RS: When I was applying for jobs, I feared that there might not be many openings in the market and that the process would probably take longer than usual. However, I was so surprised that the entire process took only a month – it was a whole lot shorter than I had expected.
I was lucky that I also only had one face-to-face interview, which I can imagine may have been several rounds if the global health climate had been different. Personally, I felt that given the role that I was applying for, that face-to-face meeting is very important. It's where you, as a job seeker, can really get a chance to assess and evaluate the company you will be working for, but most especially the person I will be directly working for.
Setsuko: Having only one face-to-face interview may be a benefit or a disadvantage. Since you only have one chance to impress the hiring manager, the way you prepared for the interview may very well be the reason why you either get the job offer or not. During critical moments like these when you only have one shot, it’s important to really understand the company: their products/services, their mission, vision, values, and future outlook.
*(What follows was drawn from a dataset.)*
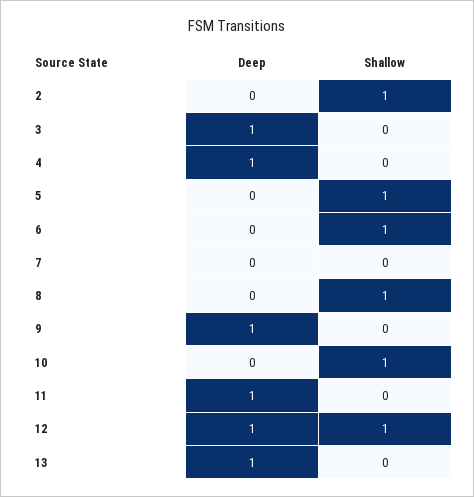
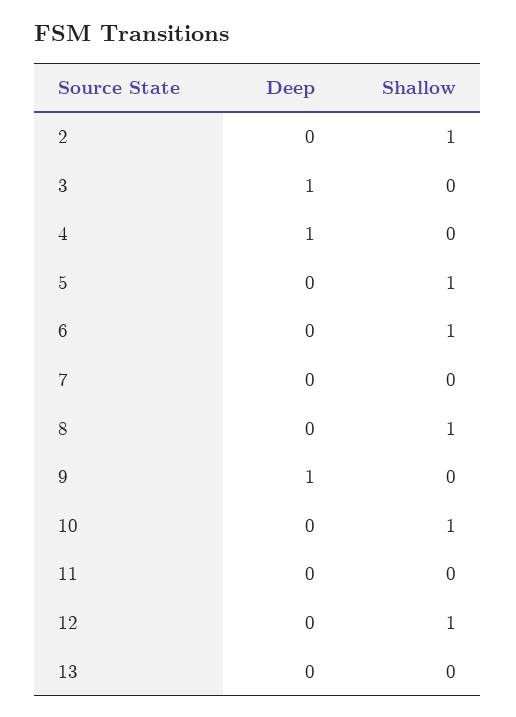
Deep, 11: 1 -> 0
Deep, 12: 1 -> 0
Deep, 13: 1 -> 0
RS did exactly that, which thoroughly impressed me, the company – and it got her the job!
-- What’s your advice to foreigners in Japan who are currently trying to change jobs?
RS: If you’re a foreigner in Japan and are trying to get a job, it’s important to fully understand yourself, what's important to you, and what you're really looking for in a new role. Only when you have fully understood your priorities, skills, values, and capabilities will you be able to piece together how you can add value to the company you’re applying for.
Opportunities are out there so stay positive – when you do find that next exciting job or when it is presented to you, take the entire process seriously. Do your research about the company and prepare as best as you can for the interview.
If you get the chance to work with a recruiter, I would highly recommend it. I’m sure they will be an asset to you in the same way Ms. Setsuko has helped me go through the whole job change process. They will mediate between you and the company so if you need anything at all or if anything is unclear, they will step in to ensure that you are properly represented and that you get all the necessary advice that will help you before, during, or after the interview. This advice may be that one thing that would have gotten you the job had you known about it.